Here’s how the crowds break down.
|January 27||World Cup Qualifying||USA vs. El Salvador||Lower.com Field||20,000|
|February 2||World Cup Qualifying||USA vs. Honduras||Allianz Field||19,202|
|March 27||World Cup Qualifying||USA vs. Panama||Exploria Stadium||25,022|
|June 1||Friendly||USA vs. Morocco||TQL Stadium||24,002|
|June 5||Friendly||USA vs. Uruguay||Children’s Mercy Park||19,569|
|June 10||Nations League||USA vs. Grenada||Q2 Stadium||20,500|
Worst attendance since 2006
In 2022, the USMNT totaled 128,295 fans over the course of six games. That averages out to 21,383 fans per game. No average attendance for the USMNT has been that low since 2006 when they totaled 162,876 over the course of eight home games for an average of 20,360.
This does exclude the COVID year of 2020, when they averaged 5,836 per game. The US played a total of four games that year, only two of which were at home: Costa Rica in February and then El Salvador in December (which was played with capacity restrictions in place).
Declining attendance not a new trend
2022’s average of 21,383 per game is a drop of 15% from 2021. That year, over the course of 15 home games, the United States averaged 25,155 fans per game. It was also the seventh-straight year with an average attendance of under 30,000. And it is the eleventh-straight year with an average attendance of under 40,000.
But, low attendance is not surprising when considering that US Soccer has bragged about playing games in smaller stadiums. This artificially increases demand. Thus, it allowed US Soccer to charge outrageous prices for tickets to games.

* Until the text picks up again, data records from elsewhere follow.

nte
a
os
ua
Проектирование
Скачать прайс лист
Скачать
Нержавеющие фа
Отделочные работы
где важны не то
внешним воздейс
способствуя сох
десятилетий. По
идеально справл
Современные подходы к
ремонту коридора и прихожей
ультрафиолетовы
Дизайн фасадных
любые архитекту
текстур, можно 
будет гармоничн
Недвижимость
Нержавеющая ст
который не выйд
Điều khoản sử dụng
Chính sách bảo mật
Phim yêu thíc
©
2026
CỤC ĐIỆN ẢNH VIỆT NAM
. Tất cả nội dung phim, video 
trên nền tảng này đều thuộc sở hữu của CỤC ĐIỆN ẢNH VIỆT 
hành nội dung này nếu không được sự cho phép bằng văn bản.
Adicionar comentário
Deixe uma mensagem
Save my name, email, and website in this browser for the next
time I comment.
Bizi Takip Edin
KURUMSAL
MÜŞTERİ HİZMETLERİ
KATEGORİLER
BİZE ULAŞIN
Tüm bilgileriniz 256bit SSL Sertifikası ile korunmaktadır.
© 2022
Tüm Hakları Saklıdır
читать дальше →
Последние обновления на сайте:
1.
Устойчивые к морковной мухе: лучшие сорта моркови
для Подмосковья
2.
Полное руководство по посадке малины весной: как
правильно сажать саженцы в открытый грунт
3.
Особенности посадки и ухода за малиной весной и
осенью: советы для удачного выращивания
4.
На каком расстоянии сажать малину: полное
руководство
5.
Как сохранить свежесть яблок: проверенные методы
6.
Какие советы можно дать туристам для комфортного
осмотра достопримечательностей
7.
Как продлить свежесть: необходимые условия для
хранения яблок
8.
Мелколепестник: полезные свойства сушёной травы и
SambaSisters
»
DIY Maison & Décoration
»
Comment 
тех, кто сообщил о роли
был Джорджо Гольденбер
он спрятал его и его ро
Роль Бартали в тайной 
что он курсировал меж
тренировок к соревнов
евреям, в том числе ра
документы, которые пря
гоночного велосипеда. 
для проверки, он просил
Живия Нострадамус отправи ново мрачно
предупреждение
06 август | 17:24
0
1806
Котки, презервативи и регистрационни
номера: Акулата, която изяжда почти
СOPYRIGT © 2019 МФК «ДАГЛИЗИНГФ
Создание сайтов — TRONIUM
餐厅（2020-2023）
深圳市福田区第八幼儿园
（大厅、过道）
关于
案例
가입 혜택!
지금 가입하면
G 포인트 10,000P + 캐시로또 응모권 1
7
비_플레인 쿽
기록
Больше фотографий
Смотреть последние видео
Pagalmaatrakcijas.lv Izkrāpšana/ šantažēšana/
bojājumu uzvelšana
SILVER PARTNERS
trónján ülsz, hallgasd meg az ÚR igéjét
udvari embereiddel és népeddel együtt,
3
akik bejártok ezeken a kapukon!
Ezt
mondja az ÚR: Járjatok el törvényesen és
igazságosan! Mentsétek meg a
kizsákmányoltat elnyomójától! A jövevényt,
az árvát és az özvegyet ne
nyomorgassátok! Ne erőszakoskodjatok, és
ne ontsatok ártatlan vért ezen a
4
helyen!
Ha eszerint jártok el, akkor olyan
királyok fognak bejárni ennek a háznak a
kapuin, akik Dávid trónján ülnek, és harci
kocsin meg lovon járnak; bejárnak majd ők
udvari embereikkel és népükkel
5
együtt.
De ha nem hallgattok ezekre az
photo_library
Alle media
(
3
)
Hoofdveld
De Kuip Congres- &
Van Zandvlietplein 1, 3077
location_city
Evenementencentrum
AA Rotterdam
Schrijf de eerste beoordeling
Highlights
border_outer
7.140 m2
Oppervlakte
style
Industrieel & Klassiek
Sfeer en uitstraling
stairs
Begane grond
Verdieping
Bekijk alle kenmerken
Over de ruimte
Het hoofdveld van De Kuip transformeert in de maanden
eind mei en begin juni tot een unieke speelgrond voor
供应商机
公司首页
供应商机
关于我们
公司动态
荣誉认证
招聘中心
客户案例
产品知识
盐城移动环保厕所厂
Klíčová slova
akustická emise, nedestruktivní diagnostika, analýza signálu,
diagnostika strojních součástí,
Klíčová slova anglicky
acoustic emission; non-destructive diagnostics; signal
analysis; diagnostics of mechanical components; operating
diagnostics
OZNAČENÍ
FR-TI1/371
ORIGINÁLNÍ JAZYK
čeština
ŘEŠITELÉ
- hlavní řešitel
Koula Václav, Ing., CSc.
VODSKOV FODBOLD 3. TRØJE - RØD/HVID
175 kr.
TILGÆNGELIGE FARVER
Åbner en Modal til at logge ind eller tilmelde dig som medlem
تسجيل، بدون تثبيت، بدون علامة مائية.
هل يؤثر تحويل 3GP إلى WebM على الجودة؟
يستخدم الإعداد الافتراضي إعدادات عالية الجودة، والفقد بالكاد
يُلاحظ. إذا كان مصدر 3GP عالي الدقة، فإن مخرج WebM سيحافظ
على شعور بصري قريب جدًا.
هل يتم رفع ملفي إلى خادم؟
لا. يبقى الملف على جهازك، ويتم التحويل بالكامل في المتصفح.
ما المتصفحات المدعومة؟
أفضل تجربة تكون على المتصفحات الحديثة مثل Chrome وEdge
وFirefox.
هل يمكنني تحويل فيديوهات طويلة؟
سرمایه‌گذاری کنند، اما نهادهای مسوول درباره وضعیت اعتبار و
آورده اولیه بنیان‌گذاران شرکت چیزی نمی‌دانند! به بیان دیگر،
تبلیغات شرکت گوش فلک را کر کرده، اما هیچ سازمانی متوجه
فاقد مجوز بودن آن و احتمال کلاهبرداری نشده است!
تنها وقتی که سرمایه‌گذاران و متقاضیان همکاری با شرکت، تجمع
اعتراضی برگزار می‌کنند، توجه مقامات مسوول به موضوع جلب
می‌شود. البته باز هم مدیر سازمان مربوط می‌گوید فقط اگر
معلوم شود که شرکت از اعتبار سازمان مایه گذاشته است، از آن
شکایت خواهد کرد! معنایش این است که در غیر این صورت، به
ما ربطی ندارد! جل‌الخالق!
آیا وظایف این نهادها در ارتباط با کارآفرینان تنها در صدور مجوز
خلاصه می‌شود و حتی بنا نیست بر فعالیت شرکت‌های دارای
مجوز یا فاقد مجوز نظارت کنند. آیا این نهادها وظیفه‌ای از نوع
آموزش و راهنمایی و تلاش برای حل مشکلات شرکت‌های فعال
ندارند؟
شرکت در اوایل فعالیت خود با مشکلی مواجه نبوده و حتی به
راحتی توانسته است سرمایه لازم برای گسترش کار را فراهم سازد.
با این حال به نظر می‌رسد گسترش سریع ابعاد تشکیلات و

This was especially true in 2022. All six games played occurred in soccer-specific stadiums with a capacity of under 27,000 people. And while playing in small stadiums is a surefire way to limit attendance, that number gets even lower when some of those stadiums fail to sell out. Such was the case with the Panama game in Orlando and the Morocco game in Cincinnati.
How to boost attendance
Now, it is worth noting that the US typically sees an attendance bump the year after the World Cup. Attendance in 2007 jumped 59% from the year before of 20,360 up to 32,282. Then, there was a 13% increase from 2010’s 35,676 to 40,314 in 2011. And, in 2015 the average was 38,764, an increase of 13% over 34,374 in 2014.
For that jump to happen in 2023, however, US Soccer must stop playing in the same few venues over and over again. For example, the game in January against El Salvador was played a Lower.com Field in Columbus just three months after the last appearance there. The friendly against Morocco at TQL Stadium in Cincinnati was played in June 2022. That stadium hosted a US-Mexico World Cup Qualifier the previous November. To top it off, Q2 Stadium in Austin hosted its third competitive USMNT fixture in the stretch of eleven months when they played Grenada in the Nations League.
They aren’t off to a great start with that in 2023 as the two January camp games are both being played in the Los Angeles area: first against Serbia on January 25 at Banc of California Stadium, and then against Colombia at Dignity Health Sports Park on January 28.
With the World Cup coming to the US in 2026 the best way to boost the USMNT attendance and profile of the team would be for US Soccer to adopt a traveling roadshow mentality and take the team to as many new and different places as possible. There’s no better way to grow the attendance for the team than to bring tons of new fans on board who haven’t ever been able to see them play in-person before.